Geschichten aus Thumberg

1. Wo ist der Wein?

Einleitung

Im «Roten Pony»

Die Schwanengasse

Die schwarze Brücke

Im Lagerhaus

Finale

2. Die schlechteste Diebin der Stadt

Einleitung:

Die Prüfung

Flucht

Die «Rote Schlange»

Im Rosenviertel

Im Labyrinth

Im Turm

3. Betteljunge

Abenddämmerung

Impressum neobooks

Peter H. Brendt

Geschichten aus Thumberg

1. Wo ist der Wein?

***

Einleitung

Die wichtigen Entscheidungen in Thumberg werden in den Amtsstuben der Beamten und der Wachen getroffen. Das Leben spielt sich in den Adern der weitverzweigten Gassen und Straßen der Hafenstadt ab. Aber ihr Herz schlägt in den großen und kleinen Tavernen, Gasthäusern und Etablissements mit großzügigen Damen und zweifelhaftem Ruf. Die Grenzen sind bisweilen unscharf, aber eine Sache einigt sie alle. Man benötigt Bier, Wein oder Branntwein, um das Blut durch die Adern Thumbergs fließen zu lassen.

Im «Roten Pony»

Litwolff warf einen prüfenden Blick in den großzügigen Gastraum des «Roten Ponys». Es blieb nicht mehr viel Zeit bis zum abendlichen Wachwechsel am Nordtor. Deshalb saß nur eine Handvoll Gäste an den Tischen. Seine Handlanger nutzten die Gelegenheit für eine Pause in einem der Hinterzimmer.

Normalerweise gab ihm diese beschauliche Stunde die Möglichkeit, in aller Ruhe im Keller nach dem Rechten zu sehen.
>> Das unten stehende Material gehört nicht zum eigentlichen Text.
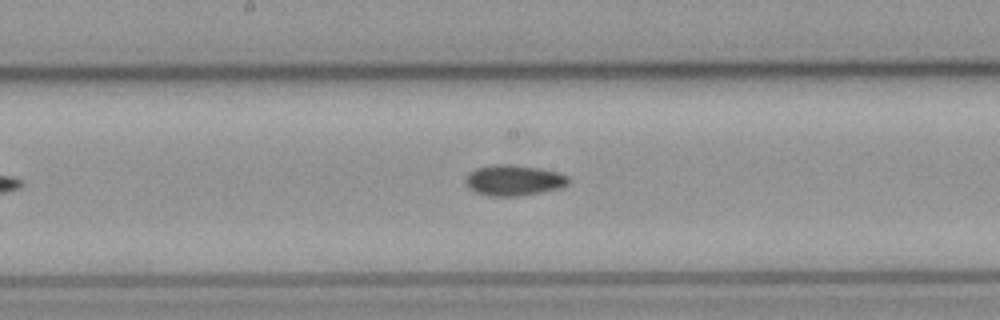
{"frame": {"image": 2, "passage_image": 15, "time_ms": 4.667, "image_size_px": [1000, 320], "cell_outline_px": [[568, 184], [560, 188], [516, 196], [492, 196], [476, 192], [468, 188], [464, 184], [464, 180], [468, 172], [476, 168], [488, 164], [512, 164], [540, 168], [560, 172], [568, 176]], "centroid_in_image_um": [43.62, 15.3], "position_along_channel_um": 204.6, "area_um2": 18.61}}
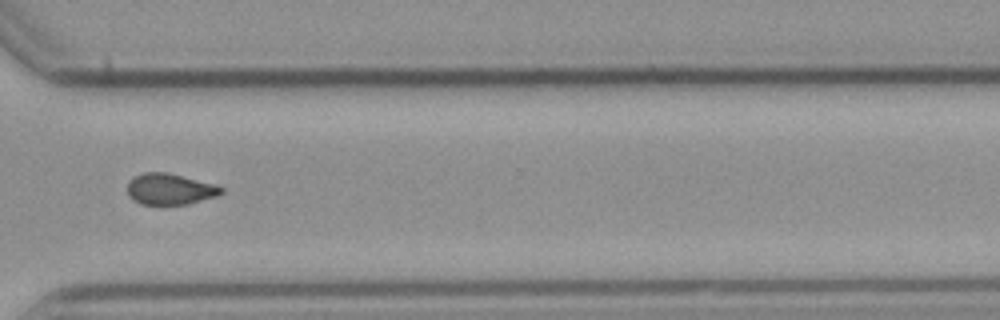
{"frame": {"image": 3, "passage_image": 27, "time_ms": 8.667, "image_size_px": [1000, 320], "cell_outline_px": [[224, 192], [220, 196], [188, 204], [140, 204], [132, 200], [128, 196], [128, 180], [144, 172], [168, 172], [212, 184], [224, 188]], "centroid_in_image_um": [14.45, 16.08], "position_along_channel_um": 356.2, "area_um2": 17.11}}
Jedoch diesmal nagten Sorgen an der gewohnten Gelassenheit.

Immer wieder schaute er nervös zum Vorhang hinter der Theke, der den Schankraum vom Getränkelager trennte. Der Wirt des beliebtesten Gasthauses in Thumberg erwartete, dass jeden Moment einer seiner Leute mit der Nachricht eintraf, dass die bestellten Vorräte endlich eingetroffen waren.

Süßtraube aus der Hellermark. Lieblich, süffig und normalerweise zu dem Preis nicht zu bekommen. So hochwertig, dass er sogar mit der in der Hafenstadt üblichen Verdünnung allen Gästen schmeckte. Und den besonderen Freunden des «Roten Ponys» schenkte er der Wein pur und unverwässert ein.

Bereits am Anfang des Handels warnte ihn sein Bauchgefühl. Hätte er nur darauf gehört. Das Angebot klang allerdings zu verlockend. Nicht so übertrieben, dass sein Misstrauen geweckt wurde. Aber günstig genug, um seine Neugier zu wecken.

Trotz der Bedenken bestellte der Gastwirt eine größere Menge als üblich. Neue Lieferanten teste er erst ausgiebig, bevor er die Bestellung beim nächsten Mal vergrößerte. Doch die ursprüngliche Lieferung war auf dem gewohnten Handelsweg verloren gegangen. Ein Steinschlag begrub Wagen, Zugtiere und drei Wagenführer in der Eisenschlucht nur zwei Tagesreisen vor Thumberg.

Aus diesem Grund saß das «Rote Pony» praktisch auf dem Trockenen. Die Alternative bestand aus dem saurem Effelwein, den er verabscheute und Kunden nie zumutete. Kurz, nicht nur die Versorgung der Gäste stand auf dem Spiel, sondern sein guter Ruf ebenfalls.

Und Bier gab es wegen der heißen Witterung, die die Brauer behinderte, erst wie üblich zum Beginn des Herbstes. Magere Zeiten, und wenn Sorm, der schleimige Weinhändler erfuhr, welche Leere im Keller des «Roten Pony» herrschte, verlangte er für das Effelzeug zusätzlich noch einen beachtlichen Zuschlag.

Seine Augen suchten Cryst. Vertrauter, Freund und Schutzbefohlener. Wie erwartet, schlief der in der hintersten Ecke, nah bei den mit Vorhängen verhängten Einzelzimmern für besondere Gäste und schnarchte. Die Feder am Hut taumelte bei jedem Atemzug, als ob ein kleiner Sommersturm damit spielte.

Nun war Litwolffs Situation ernst, doch nicht so hoffnungslos, dass er bereit war, die Position an der Theke aufzugeben. Quer durch Raum zu brüllen, lag unter seiner Würde und die wenigen Hilfskräfte pausierten im Hinterzimmer, bis nach dem Wachwechsel der Stadtwachen neue Gäste das Gasthaus füllten.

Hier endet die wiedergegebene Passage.